The trade union leadership in the US has generally been reluctant to defend Palestinian rights. Sometimes, it has been openly hostile to the Palestine solidarity movement.

Soon after Richard Trumka was elected president of the AFL-CIO in 2009, he denounced the call for boycott, divestment and sanctions (BDS) against Israel.

That call has been endorsed by organizations representing Palestinian workers with direct experience of occupation and apartheid. That does not seem to have convinced the AFL-CIO – the largest federation of trade unions in the US – that it should side with Palestinian workers.

The AFL-CIO has a long history of supporting the Histradut, an Israeli union that played a prominent role in the Zionist colonization of Palestine and the dispossession of Palestinians.

Moreover, the AFL-CIO has been a major buyer of Israel bonds: by some estimates, such investments are worth $5 billion.

A decision taken by the San Francisco chapter of the AFL-CIO earlier this month is among a series of small breakthroughs for Palestine solidarity in the US labor movement.

The San Francisco Labor Council, as the chapter is known, has taken a strong position against bullying by pro-Israel and Islamophobic groups.

Earlier this month, the council approved a resolution that declares full support for students and teachers at San Francisco State University (SFSU) who have suffered abuse over their campaigning on Palestine.

The resolution focuses on an incident from last year, when posters appeared on the university’s campus, alleging one professor was a “collaborator with terrorists.” The professor in question was Rabab Abdulhadi.

The posters – some of which also targeted students who had been vocal on Palestine – have been claimed by the David Horowitz Freedom Center and Canary Mission.

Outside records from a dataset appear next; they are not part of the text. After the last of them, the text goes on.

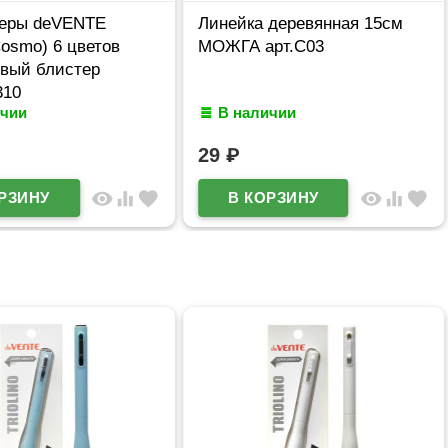
еры deVENTE
Линейка деревянная 15см
osmo) 6 цветов
МОЖГА арт.С03
овый блистер
310
ичии
В наличии
29
₽
visibility
equalizer
favorite
visibility
equalizer
favorite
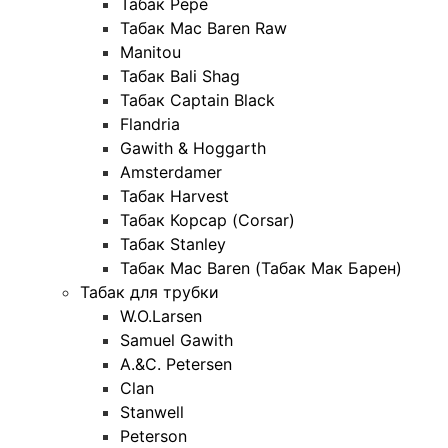
Табак Pepe
Табак Mac Baren Raw
Manitou
Табак Bali Shag
Табак Captain Black
Flandria
Gawith & Hoggarth
Amsterdamer
Табак Harvest
Табак Корсар (Corsar)
Табак Stanley
Табак Mac Baren (Табак Мак Барен)
Табак для трубки
W.O.Larsen
Samuel Gawith
A.&C. Petersen
Clan
Stanwell
Peterson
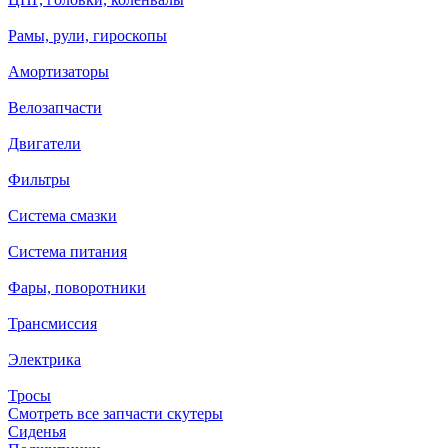
Рамы, рули, гироскопы
Амортизаторы
Велозапчасти
Двигатели
Фильтры
Система смазки
Система питания
Фары, поворотники
Трансмиссия
Электрика
Тросы
Смотреть все запчасти скутеры
Сиденья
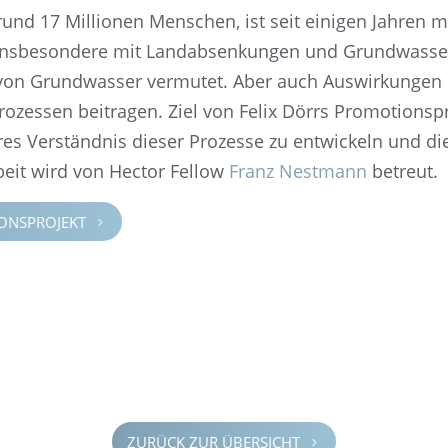
nd 17 Millio­nen Menschen, ist seit einigen Jahren mi
 insbe­son­dere mit Landab­sen­kun­gen und Grund­was­ser­
n Grund­was­ser vermu­tet. Aber auch Auswir­kun­gen 
zes­sen beitra­gen. Ziel von Felix Dörrs Promo­ti­ons­pr
se­res Verständ­nis dieser Prozesse zu entwi­ckeln und 
­beit wird von Hector Fellow
Franz Nestmann
betreut.
ONS­PRO­JEKT
5
ZURÜCK ZUR ÜBERSICHT
5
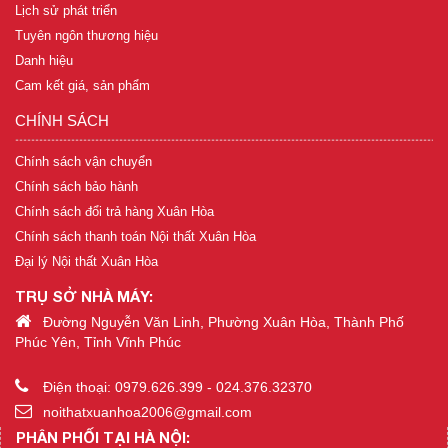
Lịch sử phát triển
Tuyên ngôn thương hiệu
Danh hiệu
Cam kết giá, sản phẩm
CHÍNH SÁCH
Chính sách vận chuyển
Chính sách bảo hành
Chính sách đổi trả hàng Xuân Hòa
Chính sách thanh toán Nội thất Xuân Hòa
Đại lý Nội thất Xuân Hòa
TRỤ SỞ NHÀ MÁY:
Đường Nguyễn Văn Linh, Phường Xuân Hòa, Thành Phố
Phúc Yên, Tỉnh Vĩnh Phúc
Điện thoại: 0979.626.399 - 024.376.32370
noithatxuanhoa2006@gmail.com
PHÂN PHỐI TẠI HÀ NỘI:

Those groups promote anti-Muslim bigotry and slander critics of Israel.

Abdulhadi welcomed the resolution as a step towards building a stronger relationship between the Palestine solidarity movement and US trade unions.

“Glacial movement”

“The US labor movement has been one of the hardest nuts to crack in terms of Palestine,” she told The Electronic Intifada.

Her husband, Jaime Veve, is a veteran labor organizer, who has been active on Palestine for several decades.

Veve, who now represents the group Labor for Palestine, said that the AFL-CIO has “by and large tried to avoid the issue of Palestine and taken an official position against BDS.”

Yet he added there had been “glacial movement” by labor unions towards supporting the Palestinian struggle for justice and equality.

In 2014, UAW Local 2865 – which represents graduate student workers at the University of California – became the first labor union in the US to endorse the BDS movement.

In 2015, the United Electrical, Radio and Machine Workers of America – known as UE – voted to back BDS, becoming the second. That same year, the Connecticut branch of the AFL-CIO voted to back key elements of BDS.

“Defend free speech”

Veve regards US labor unions as key to the success of BDS activism.

“If labor gets involved and begins to act, it has the potential to withdraw its investments in Israeli bonds,” he said.

The San Francisco Labor Council called for “full action” to be taken against the Horowitz Freedom Center and Canary Mission.

Ann Robertson, a philosophy lecturer at SFSU and delegate to the council, explained that the term “full action” was intended to leave all options open, including litigation.

Robertson argued that the response from Les Wong, the SFSU chancellor, to the posters had been “too vague.”

Wong had blamed an “an outside extremist group” for the posters and pledged not to tolerate “bullying behavior.”

Yet his statement did not defend any of the teachers or students targeted by name.

“He needs to clear the names of those smeared,” Robertson said, “and specifically defend the free speech rights of Palestinian students because they are the ones under attack.”